Requirement:
Which lines of the entries below hold the word "兀的不唬杀我也"? Report each of them.

Input:
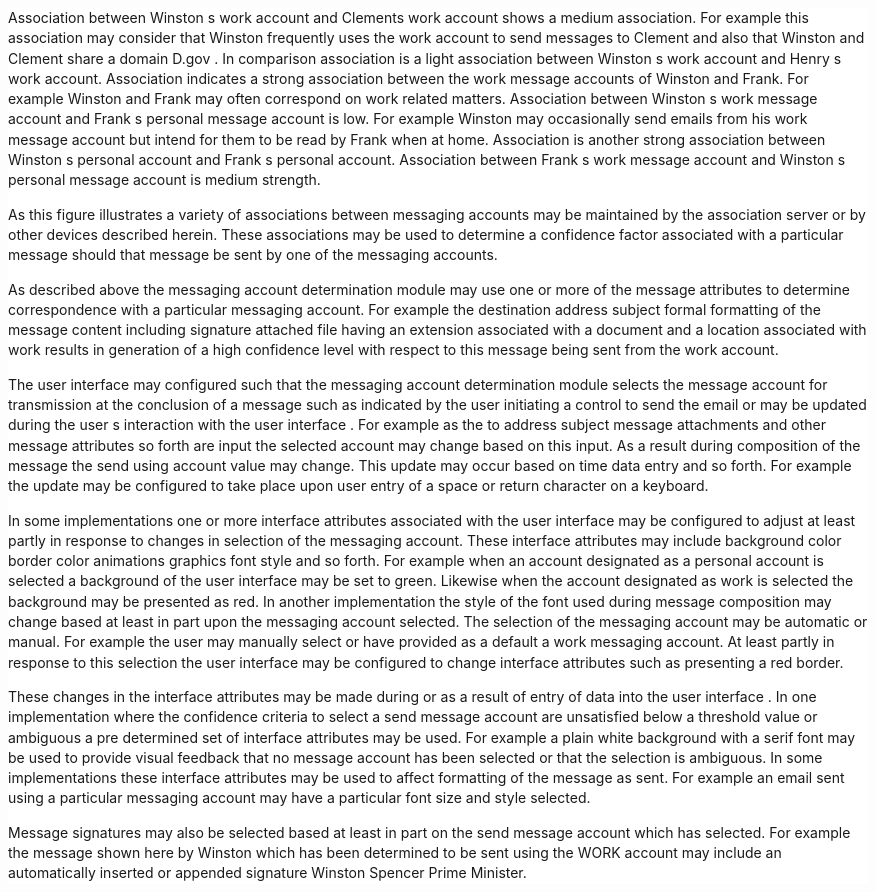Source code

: Association between Winston s work account and Clements work account shows a medium association. For example this association may consider that Winston frequently uses the work account to send messages to Clement and also that Winston and Clement share a domain D.gov . In comparison association is a light association between Winston s work account and Henry s work account. Association indicates a strong association between the work message accounts of Winston and Frank. For example Winston and Frank may often correspond on work related matters. Association between Winston s work message account and Frank s personal message account is low. For example Winston may occasionally send emails from his work message account but intend for them to be read by Frank when at home. Association is another strong association between Winston s personal account and Frank s personal account. Association between Frank s work message account and Winston s personal message account is medium strength.

As this figure illustrates a variety of associations between messaging accounts may be maintained by the association server or by other devices described herein. These associations may be used to determine a confidence factor associated with a particular message should that message be sent by one of the messaging accounts.

As described above the messaging account determination module may use one or more of the message attributes to determine correspondence with a particular messaging account. For example the destination address subject formal formatting of the message content including signature attached file having an extension associated with a document and a location associated with work results in generation of a high confidence level with respect to this message being sent from the work account.

The user interface may configured such that the messaging account determination module selects the message account for transmission at the conclusion of a message such as indicated by the user initiating a control to send the email or may be updated during the user s interaction with the user interface . For example as the to address subject message attachments and other message attributes so forth are input the selected account may change based on this input. As a result during composition of the message the send using account value may change. This update may occur based on time data entry and so forth. For example the update may be configured to take place upon user entry of a space or return character on a keyboard.

In some implementations one or more interface attributes associated with the user interface may be configured to adjust at least partly in response to changes in selection of the messaging account. These interface attributes may include background color border color animations graphics font style and so forth. For example when an account designated as a personal account is selected a background of the user interface may be set to green. Likewise when the account designated as work is selected the background may be presented as red. In another implementation the style of the font used during message composition may change based at least in part upon the messaging account selected. The selection of the messaging account may be automatic or manual. For example the user may manually select or have provided as a default a work messaging account. At least partly in response to this selection the user interface may be configured to change interface attributes such as presenting a red border.

These changes in the interface attributes may be made during or as a result of entry of data into the user interface . In one implementation where the confidence criteria to select a send message account are unsatisfied below a threshold value or ambiguous a pre determined set of interface attributes may be used. For example a plain white background with a serif font may be used to provide visual feedback that no message account has been selected or that the selection is ambiguous. In some implementations these interface attributes may be used to affect formatting of the message as sent. For example an email sent using a particular messaging account may have a particular font size and style selected.

Message signatures may also be selected based at least in part on the send message account which has selected. For example the message shown here by Winston which has been determined to be sent using the WORK account may include an automatically inserted or appended signature Winston Spencer Prime Minister. 

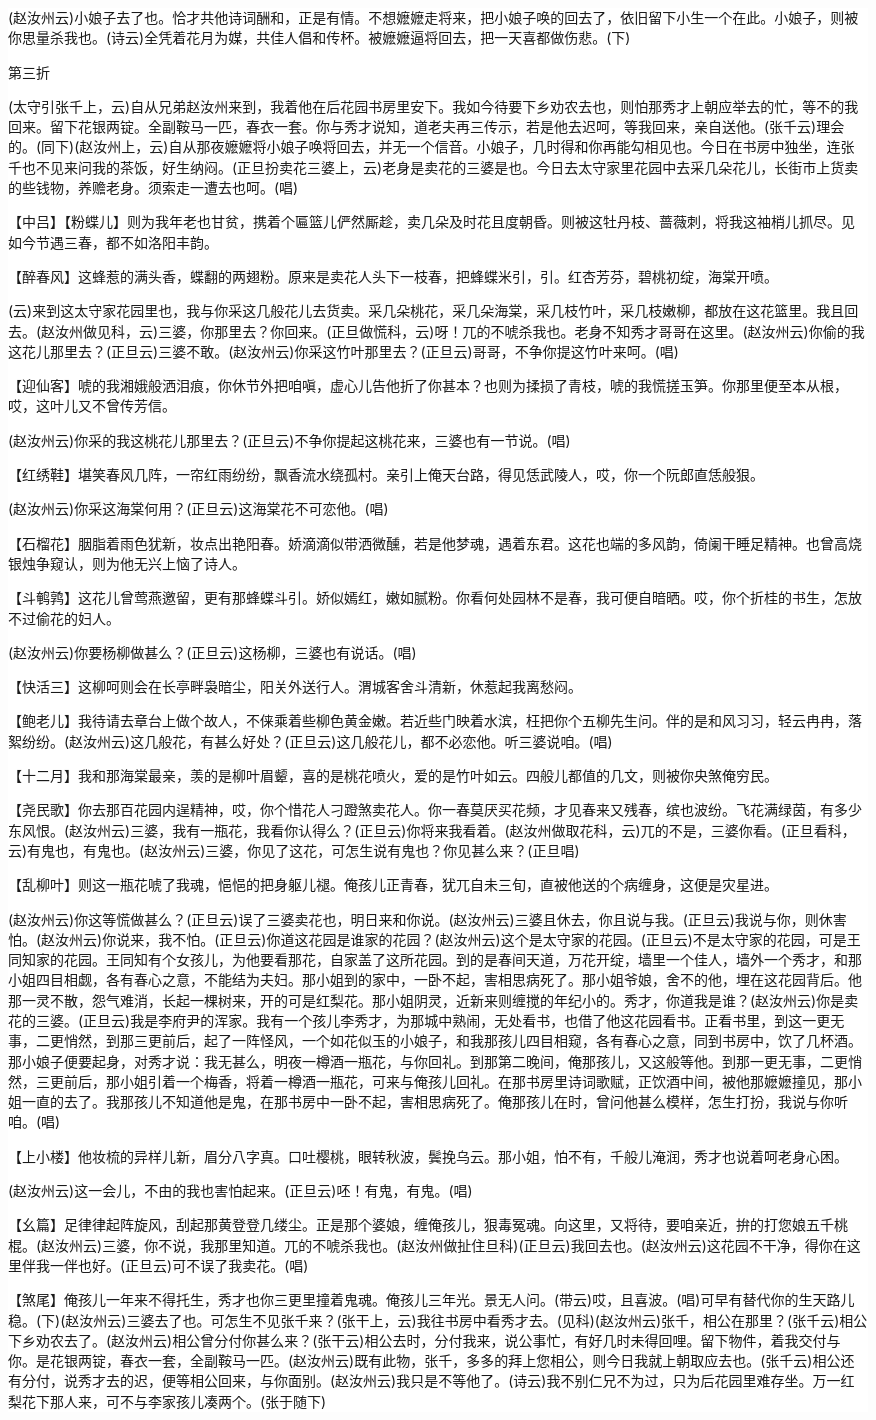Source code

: (赵汝州云)小娘子去了也。恰才共他诗词酬和，正是有情。不想嬷嬷走将来，把小娘子唤的回去了，依旧留下小生一个在此。小娘子，则被你思量杀我也。(诗云)全凭着花月为媒，共佳人倡和传杯。被嬷嬷逼将回去，把一天喜都做伤悲。(下)  

第三折  
  
(太守引张千上，云)自从兄弟赵汝州来到，我着他在后花园书房里安下。我如今待要下乡劝农去也，则怕那秀才上朝应举去的忙，等不的我回来。留下花银两锭。全副鞍马一匹，春衣一套。你与秀才说知，道老夫再三传示，若是他去迟呵，等我回来，亲自送他。(张千云)理会的。(同下)(赵汝州上，云)自从那夜嬷嬷将小娘子唤将回去，并无一个信音。小娘子，几时得和你再能勾相见也。今日在书房中独坐，连张千也不见来问我的茶饭，好生纳闷。(正旦扮卖花三婆上，云)老身是卖花的三婆是也。今日去太守家里花园中去采几朵花儿，长街市上货卖的些钱物，养赡老身。须索走一遭去也呵。(唱)  
  
【中吕】【粉蝶儿】则为我年老也甘贫，携着个匾篮儿俨然厮趁，卖几朵及时花且度朝昏。则被这牡丹枝、蔷薇刺，将我这袖梢儿抓尽。见如今节遇三春，都不如洛阳丰韵。  
  
【醉春风】这蜂惹的满头香，蝶翻的两翅粉。原来是卖花人头下一枝春，把蜂蝶米引，引。红杏芳芬，碧桃初绽，海棠开喷。  
  
(云)来到这太守家花园里也，我与你采这几般花儿去货卖。采几朵桃花，采几朵海棠，采几枝竹叶，采几枝嫩柳，都放在这花篮里。我且回去。(赵汝州做见科，云)三婆，你那里去？你回来。(正旦做慌科，云)呀！兀的不唬杀我也。老身不知秀才哥哥在这里。(赵汝州云)你偷的我这花儿那里去？(正旦云)三婆不敢。(赵汝州云)你采这竹叶那里去？(正旦云)哥哥，不争你提这竹叶来呵。(唱)  
  
【迎仙客】唬的我湘娥般洒泪痕，你休节外把咱嗔，虚心儿告他折了你甚本？也则为揉损了青枝，唬的我慌搓玉笋。你那里便至本从根，哎，这叶儿又不曾传芳信。  
  
(赵汝州云)你采的我这桃花儿那里去？(正旦云)不争你提起这桃花来，三婆也有一节说。(唱)  
  
【红绣鞋】堪笑春风几阵，一帘红雨纷纷，飘香流水绕孤村。亲引上俺天台路，得见恁武陵人，哎，你一个阮郎直恁般狠。  
  
(赵汝州云)你采这海棠何用？(正旦云)这海棠花不可恋他。(唱)  
  
【石榴花】胭脂着雨色犹新，妆点出艳阳春。娇滴滴似带洒微醺，若是他梦魂，遇着东君。这花也端的多风韵，倚阑干睡足精神。也曾高烧银烛争窥认，则为他无兴上恼了诗人。  
  
【斗鹌鹑】这花儿曾莺燕邀留，更有那蜂蝶斗引。娇似嫣红，嫩如腻粉。你看何处园林不是春，我可便自暗晒。哎，你个折桂的书生，怎放不过偷花的妇人。  
  
(赵汝州云)你要杨柳做甚么？(正旦云)这杨柳，三婆也有说话。(唱)  
  
【快活三】这柳呵则会在长亭畔袅暗尘，阳关外送行人。渭城客舍斗清新，休惹起我离愁闷。  
  
【鲍老儿】我待请去章台上做个故人，不俫乘着些柳色黄金嫩。若近些门映着水滨，枉把你个五柳先生问。伴的是和风习习，轻云冉冉，落絮纷纷。(赵汝州云)这几般花，有甚么好处？(正旦云)这几般花儿，都不必恋他。听三婆说咱。(唱)  
  
【十二月】我和那海棠最亲，羡的是柳叶眉颦，喜的是桃花喷火，爱的是竹叶如云。四般儿都值的几文，则被你央煞俺穷民。  
  
【尧民歌】你去那百花园内逞精神，哎，你个惜花人刁蹬煞卖花人。你一春莫厌买花频，才见春来又残春，缤也波纷。飞花满绿茵，有多少东风恨。(赵汝州云)三婆，我有一瓶花，我看你认得么？(正旦云)你将来我看着。(赵汝州做取花科，云)兀的不是，三婆你看。(正旦看科，云)有鬼也，有鬼也。(赵汝州云)三婆，你见了这花，可怎生说有鬼也？你见甚么来？(正旦唱)  
  
【乱柳叶】则这一瓶花唬了我魂，悒悒的把身躯儿褪。俺孩儿正青春，犹兀自未三旬，直被他送的个病缠身，这便是灾星进。  
  
(赵汝州云)你这等慌做甚么？(正旦云)误了三婆卖花也，明日来和你说。(赵汝州云)三婆且休去，你且说与我。(正旦云)我说与你，则休害怕。(赵汝州云)你说来，我不怕。(正旦云)你道这花园是谁家的花园？(赵汝州云)这个是太守家的花园。(正旦云)不是太守家的花园，可是王同知家的花园。王同知有个女孩儿，为他要看那花，自家盖了这所花园。到的是春间天道，万花开绽，墙里一个佳人，墙外一个秀才，和那小姐四目相觑，各有春心之意，不能结为夫妇。那小姐到的家中，一卧不起，害相思病死了。那小姐爷娘，舍不的他，埋在这花园背后。他那一灵不散，怨气难消，长起一棵树来，开的可是红梨花。那小姐阴灵，近新来则缠搅的年纪小的。秀才，你道我是谁？(赵汝州云)你是卖花的三婆。(正旦云)我是李府尹的浑家。我有一个孩儿李秀才，为那城中熟闹，无处看书，也借了他这花园看书。正看书里，到这一更无事，二更悄然，到那三更前后，起了一阵怪风，一个如花似玉的小娘子，和我那孩儿四目相窥，各有春心之意，同到书房中，饮了几杯酒。那小娘子便要起身，对秀才说：我无甚么，明夜一樽酒一瓶花，与你回礼。到那第二晚间，俺那孩儿，又这般等他。到那一更无事，二更悄然，三更前后，那小姐引着一个梅香，将着一樽酒一瓶花，可来与俺孩儿回礼。在那书房里诗词歌赋，正饮酒中间，被他那嬷嬷撞见，那小姐一直的去了。我那孩儿不知道他是鬼，在那书房中一卧不起，害相思病死了。俺那孩儿在时，曾问他甚么模样，怎生打扮，我说与你听咱。(唱)  
  
【上小楼】他妆梳的异样儿新，眉分八字真。口吐樱桃，眼转秋波，鬓挽乌云。那小姐，怕不有，千般儿淹润，秀才也说着呵老身心困。  
  
(赵汝州云)这一会儿，不由的我也害怕起来。(正旦云)呸！有鬼，有鬼。(唱)  
  
【幺篇】足律律起阵旋风，刮起那黄登登几缕尘。正是那个婆娘，缠俺孩儿，狠毒冤魂。向这里，又将待，要咱亲近，拚的打您娘五千桃棍。(赵汝州云)三婆，你不说，我那里知道。兀的不唬杀我也。(赵汝州做扯住旦科)(正旦云)我回去也。(赵汝州云)这花园不干净，得你在这里伴我一伴也好。(正旦云)可不误了我卖花。(唱)  
  
【煞尾】俺孩儿一年来不得托生，秀才也你三更里撞着鬼魂。俺孩儿三年光。景无人问。(带云)哎，且喜波。(唱)可早有替代你的生天路儿稳。(下)(赵汝州云)三婆去了也。可怎生不见张千来？(张干上，云)我往书房中看秀才去。(见科)(赵汝州云)张千，相公在那里？(张千云)相公下乡劝农去了。(赵汝州云)相公曾分付你甚么来？(张干云)相公去时，分付我来，说公事忙，有好几时未得回哩。留下物件，着我交付与你。是花银两锭，春衣一套，全副鞍马一匹。(赵汝州云)既有此物，张千，多多的拜上您相公，则今日我就上朝取应去也。(张千云)相公还有分付，说秀才去的迟，便等相公回来，与你面别。(赵汝州云)我只是不等他了。(诗云)我不别仁兄不为过，只为后花园里难存坐。万一红梨花下那人来，可不与李家孩儿凑两个。(张于随下)  
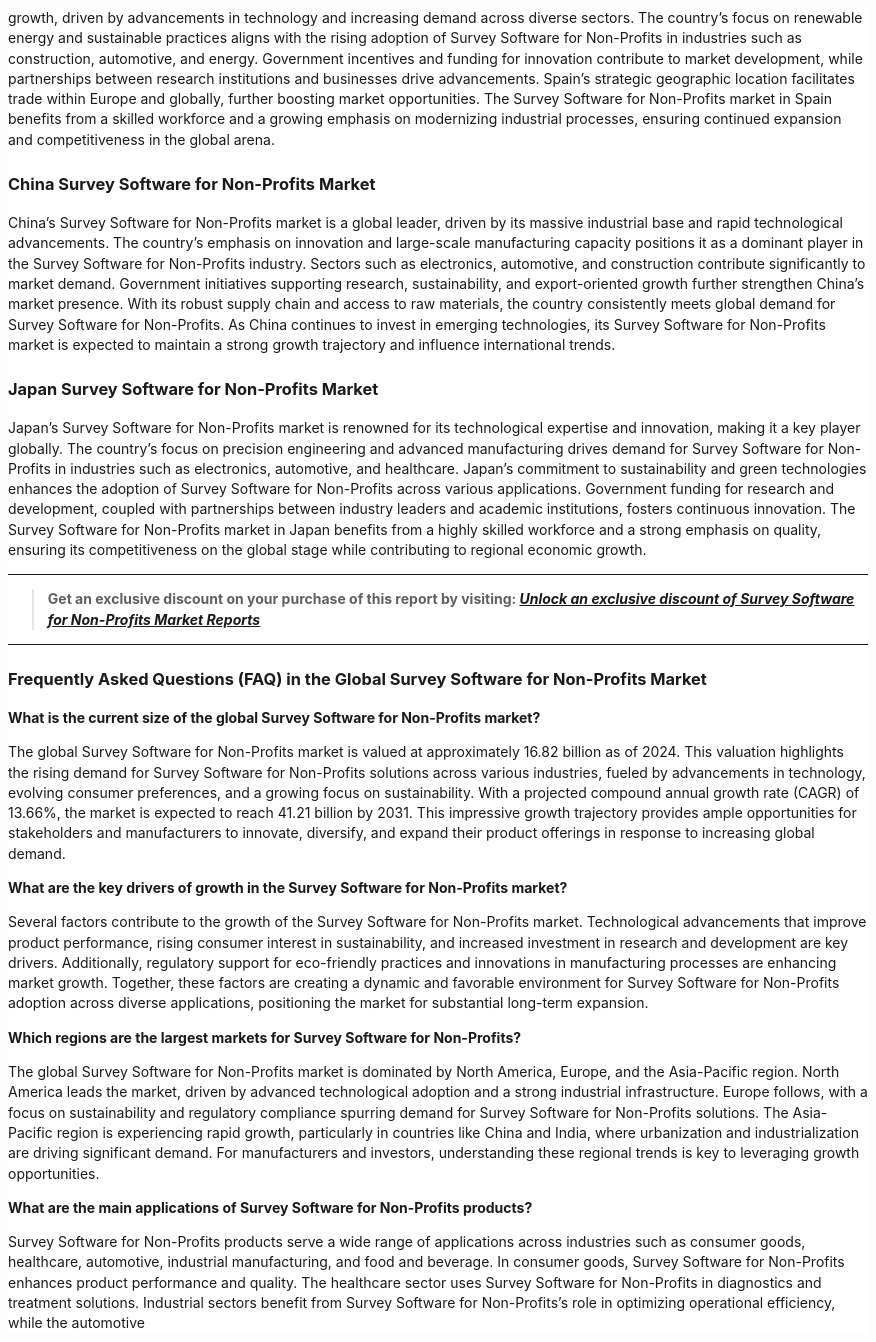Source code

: growth, driven by advancements in technology and increasing demand across diverse sectors. The country&rsquo;s focus on renewable energy and sustainable practices aligns with the rising adoption of Survey Software for Non-Profits in industries such as construction, automotive, and energy. Government incentives and funding for innovation contribute to market development, while partnerships between research institutions and businesses drive advancements. Spain&rsquo;s strategic geographic location facilitates trade within Europe and globally, further boosting market opportunities. The Survey Software for Non-Profits market in Spain benefits from a skilled workforce and a growing emphasis on modernizing industrial processes, ensuring continued expansion and competitiveness in the global arena.</p><h3>China Survey Software for Non-Profits Market</h3><p>China&rsquo;s Survey Software for Non-Profits market is a global leader, driven by its massive industrial base and rapid technological advancements. The country&rsquo;s emphasis on innovation and large-scale manufacturing capacity positions it as a dominant player in the Survey Software for Non-Profits industry. Sectors such as electronics, automotive, and construction contribute significantly to market demand. Government initiatives supporting research, sustainability, and export-oriented growth further strengthen China&rsquo;s market presence. With its robust supply chain and access to raw materials, the country consistently meets global demand for Survey Software for Non-Profits. As China continues to invest in emerging technologies, its Survey Software for Non-Profits market is expected to maintain a strong growth trajectory and influence international trends.</p><h3>Japan Survey Software for Non-Profits Market</h3><p>Japan&rsquo;s Survey Software for Non-Profits market is renowned for its technological expertise and innovation, making it a key player globally. The country&rsquo;s focus on precision engineering and advanced manufacturing drives demand for Survey Software for Non-Profits in industries such as electronics, automotive, and healthcare. Japan&rsquo;s commitment to sustainability and green technologies enhances the adoption of Survey Software for Non-Profits across various applications. Government funding for research and development, coupled with partnerships between industry leaders and academic institutions, fosters continuous innovation. The Survey Software for Non-Profits market in Japan benefits from a highly skilled workforce and a strong emphasis on quality, ensuring its competitiveness on the global stage while contributing to regional economic growth.</p><hr /><blockquote><p><strong>Get an exclusive discount on your purchase of this report by visiting: <em><a href="://marketresearchpulse.com/ask-for-discount/9381?utm_source=Github&amp;utm_medium=0114">Unlock an exclusive discount of Survey Software for Non-Profits Market Reports</a></em>&nbsp;</strong></p></blockquote><hr /><h3>Frequently Asked Questions (FAQ) in the Global Survey Software for Non-Profits Market</h3><p><strong>What is the current size of the global Survey Software for Non-Profits market?</strong></p><p>The global Survey Software for Non-Profits market is valued at approximately 16.82 billion as of 2024. This valuation highlights the rising demand for Survey Software for Non-Profits solutions across various industries, fueled by advancements in technology, evolving consumer preferences, and a growing focus on sustainability. With a projected compound annual growth rate (CAGR) of 13.66%, the market is expected to reach 41.21 billion by 2031. This impressive growth trajectory provides ample opportunities for stakeholders and manufacturers to innovate, diversify, and expand their product offerings in response to increasing global demand.</p><p><strong>What are the key drivers of growth in the Survey Software for Non-Profits market?</strong></p><p>Several factors contribute to the growth of the Survey Software for Non-Profits market. Technological advancements that improve product performance, rising consumer interest in sustainability, and increased investment in research and development are key drivers. Additionally, regulatory support for eco-friendly practices and innovations in manufacturing processes are enhancing market growth. Together, these factors are creating a dynamic and favorable environment for Survey Software for Non-Profits adoption across diverse applications, positioning the market for substantial long-term expansion.</p><p><strong>Which regions are the largest markets for Survey Software for Non-Profits?</strong></p><p>The global Survey Software for Non-Profits market is dominated by North America, Europe, and the Asia-Pacific region. North America leads the market, driven by advanced technological adoption and a strong industrial infrastructure. Europe follows, with a focus on sustainability and regulatory compliance spurring demand for Survey Software for Non-Profits solutions. The Asia-Pacific region is experiencing rapid growth, particularly in countries like China and India, where urbanization and industrialization are driving significant demand. For manufacturers and investors, understanding these regional trends is key to leveraging growth opportunities.</p><p><strong>What are the main applications of Survey Software for Non-Profits products?</strong></p><p>Survey Software for Non-Profits products serve a wide range of applications across industries such as consumer goods, healthcare, automotive, industrial manufacturing, and food and beverage. In consumer goods, Survey Software for Non-Profits enhances product performance and quality. The healthcare sector uses Survey Software for Non-Profits in diagnostics and treatment solutions. Industrial sectors benefit from Survey Software for Non-Profits&rsquo;s role in optimizing operational efficiency, while the automotive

Written reply:
(云)来到这太守家花园里也，我与你采这几般花儿去货卖。采几朵桃花，采几朵海棠，采几枝竹叶，采几枝嫩柳，都放在这花篮里。我且回去。(赵汝州做见科，云)三婆，你那里去？你回来。(正旦做慌科，云)呀！兀的不唬杀我也。老身不知秀才哥哥在这里。(赵汝州云)你偷的我这花儿那里去？(正旦云)三婆不敢。(赵汝州云)你采这竹叶那里去？(正旦云)哥哥，不争你提这竹叶来呵。(唱)  
【幺篇】足律律起阵旋风，刮起那黄登登几缕尘。正是那个婆娘，缠俺孩儿，狠毒冤魂。向这里，又将待，要咱亲近，拚的打您娘五千桃棍。(赵汝州云)三婆，你不说，我那里知道。兀的不唬杀我也。(赵汝州做扯住旦科)(正旦云)我回去也。(赵汝州云)这花园不干净，得你在这里伴我一伴也好。(正旦云)可不误了我卖花。(唱)  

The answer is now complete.